----- Trecho apresentado

Pelos seus relatos, o estresse também influenciou a forma como você gravou “After the flood”. Como o piano ajudou você nessa transição? Como foi canalizar toda sua criatividade através desse instrumento?

Foi uma decisão relacionada com o fato de eu ter que ficar mais tempo em casa. Meu estúdio fica em outro lugar. E ele é mais eletrônico, cheio de sintetizadores, baterias eletrônicas. É um lugar que adoro. Mas foi bom ficar distante e reduzir a complexidade das coisas ao meu redor, que trazem muitas possibilidades. Com o piano, que tinha em casa, não precisava ligar nada. Era tudo muito físico e menos cerebral.  Foi como uma terapia usar o piano. Esqueci de prazos. Apenas sentava e criava melodias. Era tudo mais meditativo, eu quase respirava através do instrumento. Foi um desafio usar essa terapia no piano. Assim, lentamente fui criando as músicas. Quando me senti melhor, fiz arranjos de cordas e comecei a gravar o disco.

No disco, você usou sons das ruas de Copenhague, gravados durante suas caminhadas pela cidade. Como foi esse processo e de que forma essas gravações se incorporaram às músicas do disco?

Sempre gostei de usar gravações de campo. E andar foi uma das coisas que melhoraram meu espírito. Passei a caminhar muito, indo para áreas da cidade que não ia há anos. Ficava impressionado com as mudanças, com a gentrificação. Ouvia muitos barulhos de obras, tanto que pensei chamar o disco de “Under construction”.

A faixa que abre o disco, “There there”, ganhou um belo e delicado vídeo, dirigido por Claus Kristensen. Como aquelas imagens representam o espírito do álbum e o seu próprio? Podemos imaginar que é você andando, de skate, inclusive, no vídeo?

Na verdade, é a filha do diretor no vídeo. Foi ideia dele usar ela como personagem. foi, Achamos que era um bom ponto não mostrar o rosto, podia ser homem ou mulher. São imagens bem poderosas.

Como você, que passou previamente por uma experiência de recolhimento pessoal,  lidou com a pandemia, que fez o mundo inteiro se recolher?

Definitivamente, a pandemia não é uma caminhada no parque. No começo, foi um grande choque, como para todo mundo, já que eu tinha planejado lançar “After the flood” e voltar a fazer shows. Com os cancelamentos e tudo mais, quase fui puxado pelo estresse de novo. Felizmente, minha mulher me alertou disso e me deu apoio, me ajudando a refazer os planos e priorizar determinadas coisas. Agora, vivo um dia de cada vez.

E o que liga “Isola” a “After the flood”, em termos musicais e emocionais?.

----------
----- Dados registrados

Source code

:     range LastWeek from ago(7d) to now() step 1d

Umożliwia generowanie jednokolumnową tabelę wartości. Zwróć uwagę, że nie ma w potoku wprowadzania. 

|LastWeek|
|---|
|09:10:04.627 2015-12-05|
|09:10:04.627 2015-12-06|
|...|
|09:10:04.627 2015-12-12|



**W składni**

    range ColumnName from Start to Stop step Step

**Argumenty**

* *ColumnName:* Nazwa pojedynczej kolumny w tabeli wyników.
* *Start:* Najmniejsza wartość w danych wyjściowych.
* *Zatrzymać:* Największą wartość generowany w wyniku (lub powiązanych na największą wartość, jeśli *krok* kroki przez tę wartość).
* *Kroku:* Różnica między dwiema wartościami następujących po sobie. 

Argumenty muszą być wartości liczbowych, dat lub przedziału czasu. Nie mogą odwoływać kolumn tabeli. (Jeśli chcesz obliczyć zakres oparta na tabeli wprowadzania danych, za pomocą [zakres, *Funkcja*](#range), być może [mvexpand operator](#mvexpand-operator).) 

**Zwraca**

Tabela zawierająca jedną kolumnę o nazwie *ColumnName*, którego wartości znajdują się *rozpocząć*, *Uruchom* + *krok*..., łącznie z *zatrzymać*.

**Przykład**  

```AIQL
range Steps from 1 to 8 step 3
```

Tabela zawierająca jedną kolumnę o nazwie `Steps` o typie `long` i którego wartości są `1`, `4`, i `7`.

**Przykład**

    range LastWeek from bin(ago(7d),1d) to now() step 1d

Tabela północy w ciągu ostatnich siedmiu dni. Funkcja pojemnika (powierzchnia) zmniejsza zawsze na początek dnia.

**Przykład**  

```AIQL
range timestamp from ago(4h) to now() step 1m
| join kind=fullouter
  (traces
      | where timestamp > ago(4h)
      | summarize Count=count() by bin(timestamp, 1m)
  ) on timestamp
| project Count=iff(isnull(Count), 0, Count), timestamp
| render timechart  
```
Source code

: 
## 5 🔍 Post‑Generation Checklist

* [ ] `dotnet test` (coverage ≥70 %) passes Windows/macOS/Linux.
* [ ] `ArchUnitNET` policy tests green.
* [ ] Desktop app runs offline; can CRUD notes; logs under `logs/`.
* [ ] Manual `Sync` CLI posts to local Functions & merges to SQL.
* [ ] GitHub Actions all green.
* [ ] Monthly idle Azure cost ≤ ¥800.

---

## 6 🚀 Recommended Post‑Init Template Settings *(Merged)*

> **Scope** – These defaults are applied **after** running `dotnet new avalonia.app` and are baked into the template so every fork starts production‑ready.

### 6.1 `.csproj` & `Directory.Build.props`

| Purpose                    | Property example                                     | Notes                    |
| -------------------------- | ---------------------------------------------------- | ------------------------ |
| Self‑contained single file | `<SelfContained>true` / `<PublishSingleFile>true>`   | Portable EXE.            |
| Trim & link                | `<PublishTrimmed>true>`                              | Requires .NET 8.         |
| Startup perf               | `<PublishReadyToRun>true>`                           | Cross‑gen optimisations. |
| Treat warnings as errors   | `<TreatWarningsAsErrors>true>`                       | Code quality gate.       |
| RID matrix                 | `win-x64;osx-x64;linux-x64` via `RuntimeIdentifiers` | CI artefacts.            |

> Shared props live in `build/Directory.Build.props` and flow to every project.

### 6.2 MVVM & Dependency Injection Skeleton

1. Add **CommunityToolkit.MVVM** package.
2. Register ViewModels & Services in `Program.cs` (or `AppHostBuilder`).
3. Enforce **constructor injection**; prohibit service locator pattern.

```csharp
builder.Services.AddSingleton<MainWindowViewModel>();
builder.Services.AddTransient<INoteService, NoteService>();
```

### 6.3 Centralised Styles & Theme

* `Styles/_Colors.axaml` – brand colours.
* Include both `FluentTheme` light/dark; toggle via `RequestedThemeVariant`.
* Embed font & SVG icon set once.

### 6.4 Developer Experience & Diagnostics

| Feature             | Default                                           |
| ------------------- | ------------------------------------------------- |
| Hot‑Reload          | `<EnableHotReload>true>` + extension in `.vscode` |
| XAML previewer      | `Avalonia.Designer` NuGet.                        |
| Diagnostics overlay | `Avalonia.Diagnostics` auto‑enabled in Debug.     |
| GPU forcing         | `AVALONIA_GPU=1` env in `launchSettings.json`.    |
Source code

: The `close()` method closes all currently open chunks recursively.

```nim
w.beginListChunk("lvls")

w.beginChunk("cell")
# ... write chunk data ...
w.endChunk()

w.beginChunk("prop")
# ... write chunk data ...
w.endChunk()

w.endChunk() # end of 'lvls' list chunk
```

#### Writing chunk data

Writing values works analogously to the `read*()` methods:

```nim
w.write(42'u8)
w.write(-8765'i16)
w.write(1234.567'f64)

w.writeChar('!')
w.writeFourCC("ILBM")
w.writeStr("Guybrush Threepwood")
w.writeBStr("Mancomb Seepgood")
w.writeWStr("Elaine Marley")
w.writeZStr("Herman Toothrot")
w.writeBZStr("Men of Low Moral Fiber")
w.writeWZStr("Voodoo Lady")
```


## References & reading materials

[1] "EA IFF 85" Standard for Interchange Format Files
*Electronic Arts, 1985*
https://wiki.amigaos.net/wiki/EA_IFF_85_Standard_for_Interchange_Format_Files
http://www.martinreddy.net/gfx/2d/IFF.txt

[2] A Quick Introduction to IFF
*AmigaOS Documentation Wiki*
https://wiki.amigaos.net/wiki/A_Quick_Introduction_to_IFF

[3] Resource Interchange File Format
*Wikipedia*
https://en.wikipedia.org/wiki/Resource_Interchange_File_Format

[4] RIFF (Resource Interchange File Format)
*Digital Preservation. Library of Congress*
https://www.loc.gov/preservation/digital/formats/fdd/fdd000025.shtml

----------

Ação necessária A
Transcreva o trecho da entrevista que vai de "No disco, você" até "inclusive, no vídeo?", incluindo essas duas passagens.
Ação necessária B
De acordo com a entrevista, quem dirigiu o vídeo da faixa “There there”?

Resposta da tarefa A
No disco, você usou sons das ruas de Copenhague, gravados durante suas caminhadas pela cidade. Como foi esse processo e de que forma essas gravações se incorporaram às músicas do disco?

Sempre gostei de usar gravações de campo. E andar foi uma das coisas que melhoraram meu espírito. Passei a caminhar muito, indo para áreas da cidade que não ia há anos. Ficava impressionado com as mudanças, com a gentrificação. Ouvia muitos barulhos de obras, tanto que pensei chamar o disco de “Under construction”.

A faixa que abre o disco, “There there”, ganhou um belo e delicado vídeo, dirigido por Claus Kristensen. Como aquelas imagens representam o espírito do álbum e o seu próprio? Podemos imaginar que é você andando, de skate, inclusive, no vídeo?

Resposta da tarefa B
Claus Kristensen.